▶ [Source extract]

  • FayeDunaway
    FayeDunaway

    Finkelstein I haven't found that to be true in my case. I joined a religion that lets you question and wrestle with God without people telling you what to believe. I can't really explain to you how great this is for me without being annoying here :). My problem with my church is on a personal level with a woman there who has a very strong personality. But dealing with it has helped me grow as a person.

    My point in writing is, if you want to have faith, and that is a personal choice, there are plenty of places to go. I agree with the poster who said 'anywhere but there!'...well, I would avoid the more legalistic churches....but really, almost any church is 100 times better than sitting through a meeting and feeling absolutely nothing, where there is also nothing to engage your mind. Remember the hard part about leaving the witnesses, cuz you liked a lot of the people? Yeah I had that too. I've met so many wonderful new people tho. They embraced me fully, but without sabotaging my brain. It's awesome.

  • sasha kirov
    sasha kirov

    It was kinda like a bottle slowly being filled then overflowing.

    I always hated the shunning. I was shunned in school.

    Not for being a witness kid, but for not being rich enough. It was private Montessori school for the elite, so yeah two places where the elite-minded mingle. Filipinos, even witnesses, look down on the uneducated. There is a weird cult phenomenon here btw.

    Anyway. I remember trying to comfort two sisters during the meetings right before it was announced they were df'ed. There was one time I was trying to talk to a brother (I had a crush on his fleshly brother) during a meeting, only to find out he was dfed later on. I wasn't baptised at the time the brother and one of the sisters were dfed, but I do remember my parents trying to keep me from talking to them. Nowadays, I smile at them when I see them, and sometimes I "bump" into them to apologise and smile.

▶ [Raw data]
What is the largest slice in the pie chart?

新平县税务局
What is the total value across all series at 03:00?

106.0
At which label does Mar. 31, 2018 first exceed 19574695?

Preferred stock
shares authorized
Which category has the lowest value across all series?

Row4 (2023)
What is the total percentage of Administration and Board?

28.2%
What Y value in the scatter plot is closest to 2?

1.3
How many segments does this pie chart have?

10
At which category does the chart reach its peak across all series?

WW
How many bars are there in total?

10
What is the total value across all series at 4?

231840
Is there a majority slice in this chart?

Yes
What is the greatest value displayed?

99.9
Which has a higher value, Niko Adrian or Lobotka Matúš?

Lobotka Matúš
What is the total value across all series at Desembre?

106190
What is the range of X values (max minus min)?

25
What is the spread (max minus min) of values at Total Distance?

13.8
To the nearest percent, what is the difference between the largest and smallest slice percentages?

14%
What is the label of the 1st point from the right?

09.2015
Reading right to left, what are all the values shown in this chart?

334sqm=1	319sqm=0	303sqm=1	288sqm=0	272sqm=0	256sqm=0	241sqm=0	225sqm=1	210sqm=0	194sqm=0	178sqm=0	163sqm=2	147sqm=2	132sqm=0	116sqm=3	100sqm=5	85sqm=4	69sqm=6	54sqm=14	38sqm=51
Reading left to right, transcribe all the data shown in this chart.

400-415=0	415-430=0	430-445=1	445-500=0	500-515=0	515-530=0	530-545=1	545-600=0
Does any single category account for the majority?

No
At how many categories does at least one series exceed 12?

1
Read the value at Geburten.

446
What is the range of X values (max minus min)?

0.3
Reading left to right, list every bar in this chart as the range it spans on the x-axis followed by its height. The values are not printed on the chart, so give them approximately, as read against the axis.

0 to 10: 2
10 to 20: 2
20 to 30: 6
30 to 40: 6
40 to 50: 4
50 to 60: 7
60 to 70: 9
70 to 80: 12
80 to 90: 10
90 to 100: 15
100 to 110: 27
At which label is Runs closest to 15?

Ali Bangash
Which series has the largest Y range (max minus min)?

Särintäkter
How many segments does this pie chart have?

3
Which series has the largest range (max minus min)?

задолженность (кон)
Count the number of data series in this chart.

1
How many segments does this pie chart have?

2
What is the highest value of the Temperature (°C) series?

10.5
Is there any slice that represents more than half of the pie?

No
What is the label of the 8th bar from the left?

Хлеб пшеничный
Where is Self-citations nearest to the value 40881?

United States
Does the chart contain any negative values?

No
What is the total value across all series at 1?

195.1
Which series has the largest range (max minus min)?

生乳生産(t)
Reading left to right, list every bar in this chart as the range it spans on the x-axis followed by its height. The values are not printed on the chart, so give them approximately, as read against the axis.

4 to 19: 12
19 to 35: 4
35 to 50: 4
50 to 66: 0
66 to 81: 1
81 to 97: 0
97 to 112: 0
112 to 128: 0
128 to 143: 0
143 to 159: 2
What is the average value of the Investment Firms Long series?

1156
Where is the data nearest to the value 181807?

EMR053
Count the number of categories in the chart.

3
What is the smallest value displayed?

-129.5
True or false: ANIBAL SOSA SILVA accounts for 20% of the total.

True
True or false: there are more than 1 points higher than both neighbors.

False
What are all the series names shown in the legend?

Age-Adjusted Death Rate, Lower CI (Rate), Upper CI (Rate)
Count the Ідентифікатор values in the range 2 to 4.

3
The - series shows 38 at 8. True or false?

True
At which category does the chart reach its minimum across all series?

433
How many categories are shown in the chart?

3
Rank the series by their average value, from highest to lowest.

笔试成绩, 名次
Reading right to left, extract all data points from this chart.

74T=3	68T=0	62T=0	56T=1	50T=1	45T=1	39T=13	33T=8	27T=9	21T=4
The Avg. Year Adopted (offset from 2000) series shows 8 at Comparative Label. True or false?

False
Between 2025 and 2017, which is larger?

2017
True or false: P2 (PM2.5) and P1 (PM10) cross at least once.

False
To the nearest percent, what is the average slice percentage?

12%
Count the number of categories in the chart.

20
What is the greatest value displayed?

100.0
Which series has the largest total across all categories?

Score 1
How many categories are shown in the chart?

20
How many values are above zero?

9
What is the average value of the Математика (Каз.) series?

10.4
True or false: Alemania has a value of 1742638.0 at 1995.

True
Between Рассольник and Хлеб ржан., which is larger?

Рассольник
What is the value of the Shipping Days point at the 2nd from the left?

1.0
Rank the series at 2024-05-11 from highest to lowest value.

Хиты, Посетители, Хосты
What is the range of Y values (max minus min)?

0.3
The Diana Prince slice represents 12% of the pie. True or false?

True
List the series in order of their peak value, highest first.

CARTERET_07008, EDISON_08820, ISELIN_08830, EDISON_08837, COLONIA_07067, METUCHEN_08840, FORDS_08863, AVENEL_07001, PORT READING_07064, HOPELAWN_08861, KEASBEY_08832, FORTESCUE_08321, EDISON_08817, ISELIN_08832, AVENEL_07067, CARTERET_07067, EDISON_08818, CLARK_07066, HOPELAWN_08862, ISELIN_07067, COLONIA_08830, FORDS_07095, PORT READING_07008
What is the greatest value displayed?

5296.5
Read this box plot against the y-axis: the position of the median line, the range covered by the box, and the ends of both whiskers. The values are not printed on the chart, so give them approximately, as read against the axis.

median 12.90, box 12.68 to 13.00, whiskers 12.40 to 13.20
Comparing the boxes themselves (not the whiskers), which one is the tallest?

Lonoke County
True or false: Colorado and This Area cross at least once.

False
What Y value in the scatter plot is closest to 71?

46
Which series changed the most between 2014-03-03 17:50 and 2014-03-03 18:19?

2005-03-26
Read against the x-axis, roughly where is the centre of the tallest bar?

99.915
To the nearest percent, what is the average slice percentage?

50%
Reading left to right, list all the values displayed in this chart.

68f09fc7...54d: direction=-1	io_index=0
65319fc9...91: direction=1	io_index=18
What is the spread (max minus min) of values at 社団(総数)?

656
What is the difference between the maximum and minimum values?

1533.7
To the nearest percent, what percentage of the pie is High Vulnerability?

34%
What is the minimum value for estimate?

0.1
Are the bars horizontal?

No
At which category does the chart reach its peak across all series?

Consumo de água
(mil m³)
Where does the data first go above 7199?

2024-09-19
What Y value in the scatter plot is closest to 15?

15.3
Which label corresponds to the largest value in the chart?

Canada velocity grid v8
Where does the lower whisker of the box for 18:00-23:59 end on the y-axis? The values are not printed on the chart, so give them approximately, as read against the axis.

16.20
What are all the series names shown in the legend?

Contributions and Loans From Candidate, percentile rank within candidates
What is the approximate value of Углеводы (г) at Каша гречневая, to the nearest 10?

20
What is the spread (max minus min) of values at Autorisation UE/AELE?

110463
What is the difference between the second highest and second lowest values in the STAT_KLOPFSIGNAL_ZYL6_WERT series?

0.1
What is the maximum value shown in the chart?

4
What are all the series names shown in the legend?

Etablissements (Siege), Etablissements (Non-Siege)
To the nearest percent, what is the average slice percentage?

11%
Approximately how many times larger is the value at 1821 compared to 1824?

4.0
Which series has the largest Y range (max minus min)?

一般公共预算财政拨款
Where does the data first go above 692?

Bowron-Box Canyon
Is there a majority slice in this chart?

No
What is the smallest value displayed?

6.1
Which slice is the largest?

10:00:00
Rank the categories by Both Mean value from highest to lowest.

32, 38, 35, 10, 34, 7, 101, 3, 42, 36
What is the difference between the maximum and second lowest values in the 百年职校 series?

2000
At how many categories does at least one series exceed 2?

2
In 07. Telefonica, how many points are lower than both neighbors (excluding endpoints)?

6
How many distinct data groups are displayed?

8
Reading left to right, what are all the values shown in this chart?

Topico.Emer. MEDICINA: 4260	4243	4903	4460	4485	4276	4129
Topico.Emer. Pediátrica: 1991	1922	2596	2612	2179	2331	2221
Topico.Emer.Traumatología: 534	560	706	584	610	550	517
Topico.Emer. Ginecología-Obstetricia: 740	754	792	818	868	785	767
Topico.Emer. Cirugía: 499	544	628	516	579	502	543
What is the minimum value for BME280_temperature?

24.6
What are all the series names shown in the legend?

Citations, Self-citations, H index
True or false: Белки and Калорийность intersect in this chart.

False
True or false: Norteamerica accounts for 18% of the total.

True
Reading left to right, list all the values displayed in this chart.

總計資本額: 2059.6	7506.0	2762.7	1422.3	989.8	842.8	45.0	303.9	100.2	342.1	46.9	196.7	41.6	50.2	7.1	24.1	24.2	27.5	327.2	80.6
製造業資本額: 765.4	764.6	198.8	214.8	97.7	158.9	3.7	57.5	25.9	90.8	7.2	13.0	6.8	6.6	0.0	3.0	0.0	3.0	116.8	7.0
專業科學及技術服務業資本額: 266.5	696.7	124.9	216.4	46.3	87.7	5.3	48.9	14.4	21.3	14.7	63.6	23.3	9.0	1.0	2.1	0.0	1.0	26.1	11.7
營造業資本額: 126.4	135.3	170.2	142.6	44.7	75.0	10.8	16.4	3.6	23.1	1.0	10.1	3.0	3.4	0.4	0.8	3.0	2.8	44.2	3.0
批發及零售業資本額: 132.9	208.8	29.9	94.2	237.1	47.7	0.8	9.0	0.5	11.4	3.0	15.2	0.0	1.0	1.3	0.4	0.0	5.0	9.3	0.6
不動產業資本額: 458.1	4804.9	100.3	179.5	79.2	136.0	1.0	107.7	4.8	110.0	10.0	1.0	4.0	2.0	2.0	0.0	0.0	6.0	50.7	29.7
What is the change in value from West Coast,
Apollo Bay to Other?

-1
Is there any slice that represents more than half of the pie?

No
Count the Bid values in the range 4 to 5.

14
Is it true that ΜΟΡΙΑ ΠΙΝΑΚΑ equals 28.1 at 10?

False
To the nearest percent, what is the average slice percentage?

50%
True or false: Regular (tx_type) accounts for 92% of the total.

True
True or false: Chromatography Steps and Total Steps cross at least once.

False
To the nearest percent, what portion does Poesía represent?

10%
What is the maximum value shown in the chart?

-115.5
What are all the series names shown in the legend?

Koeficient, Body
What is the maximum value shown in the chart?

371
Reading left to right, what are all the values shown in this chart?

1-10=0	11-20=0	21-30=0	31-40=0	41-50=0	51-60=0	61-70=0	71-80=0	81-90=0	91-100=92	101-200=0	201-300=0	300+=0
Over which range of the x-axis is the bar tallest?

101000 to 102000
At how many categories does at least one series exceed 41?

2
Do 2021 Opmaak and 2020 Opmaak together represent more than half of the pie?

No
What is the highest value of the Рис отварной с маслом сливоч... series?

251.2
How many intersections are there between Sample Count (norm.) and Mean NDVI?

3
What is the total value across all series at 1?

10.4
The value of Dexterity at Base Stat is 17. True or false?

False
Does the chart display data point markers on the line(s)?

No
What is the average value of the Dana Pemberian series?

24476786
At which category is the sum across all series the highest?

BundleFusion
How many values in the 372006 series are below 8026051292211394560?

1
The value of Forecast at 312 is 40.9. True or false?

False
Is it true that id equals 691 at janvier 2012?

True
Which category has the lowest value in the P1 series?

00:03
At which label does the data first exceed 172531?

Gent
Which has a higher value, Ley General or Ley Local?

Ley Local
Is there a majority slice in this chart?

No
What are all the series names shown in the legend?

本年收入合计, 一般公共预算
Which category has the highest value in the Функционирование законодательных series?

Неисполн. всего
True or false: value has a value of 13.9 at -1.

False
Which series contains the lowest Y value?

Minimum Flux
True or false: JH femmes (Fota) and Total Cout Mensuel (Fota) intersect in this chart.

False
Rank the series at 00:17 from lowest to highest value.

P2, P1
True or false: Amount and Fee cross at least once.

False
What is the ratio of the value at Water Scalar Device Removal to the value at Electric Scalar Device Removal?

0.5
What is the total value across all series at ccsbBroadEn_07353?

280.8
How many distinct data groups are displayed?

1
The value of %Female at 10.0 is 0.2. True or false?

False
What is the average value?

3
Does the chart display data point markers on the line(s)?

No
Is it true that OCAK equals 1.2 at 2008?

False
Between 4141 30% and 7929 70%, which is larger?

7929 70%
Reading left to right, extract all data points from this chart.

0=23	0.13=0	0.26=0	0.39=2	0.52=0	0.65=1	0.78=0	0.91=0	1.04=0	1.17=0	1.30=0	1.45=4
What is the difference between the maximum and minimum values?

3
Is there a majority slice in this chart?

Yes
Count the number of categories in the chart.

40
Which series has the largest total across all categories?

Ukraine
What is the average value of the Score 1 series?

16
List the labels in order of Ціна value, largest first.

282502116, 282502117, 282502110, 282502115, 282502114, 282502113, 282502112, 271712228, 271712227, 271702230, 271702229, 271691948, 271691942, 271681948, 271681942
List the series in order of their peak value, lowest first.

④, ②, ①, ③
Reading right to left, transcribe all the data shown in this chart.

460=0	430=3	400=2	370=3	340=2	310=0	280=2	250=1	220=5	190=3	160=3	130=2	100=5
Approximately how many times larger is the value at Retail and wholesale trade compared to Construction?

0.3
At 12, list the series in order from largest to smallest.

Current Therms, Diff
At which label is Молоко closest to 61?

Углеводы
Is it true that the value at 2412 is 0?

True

▶ [Tasks for this exercise]
- A) In the forum comments about leaving the witnesses, list every person that sasha kirov's post says was df'ed.
- B) Resume the forum comments about leaving the witnesses, carrying on sasha kirov's post after its final sentence.

▶ [Expected outputs]
- A)
- The first of the two sisters sasha kirov tried to comfort during the meetings
- The second of those two sisters
- The brother sasha kirov tried to talk to during a meeting

- B)
    On the other hand, what really opened me up to accepting that may not be the truth, besides the internet, was the death of the sister that studied me.

    I remember being angry, cheated, and just plain distraught that I struggled with really dark thoughts for months. Doesn't help that I eventually lost contact with internet friends because I realised that they were toxic and they kinda bought out the worst in me.

    Fiction comforted me more than the brothers and sisters at the congregation did. The thought of living forever via body decomposing and the energy going into the soil then to plants and to animals comforted me more than forever in paradise did. Spending time with my pet comforted me a lot as well. Eventually, the doubts I had since I was younger came up again, and it didn't surprise me that there was a part of me that didn't believe this anymore. The more I searched about the world around me (particularly the lgbtqa community) the more I realise that the wtbts was out of touch of the reality about the world. I was just glad I had worldly friends that I can rant to.

    For the last year, I've been fantasising about either fading out or disassociating, then I decided if there were tips on how to leave the org two weeks ago, then I found apostate sites.

    Now here I am. Mentally out and my parents know but decided to keep it secret from the cong (dad is an elder).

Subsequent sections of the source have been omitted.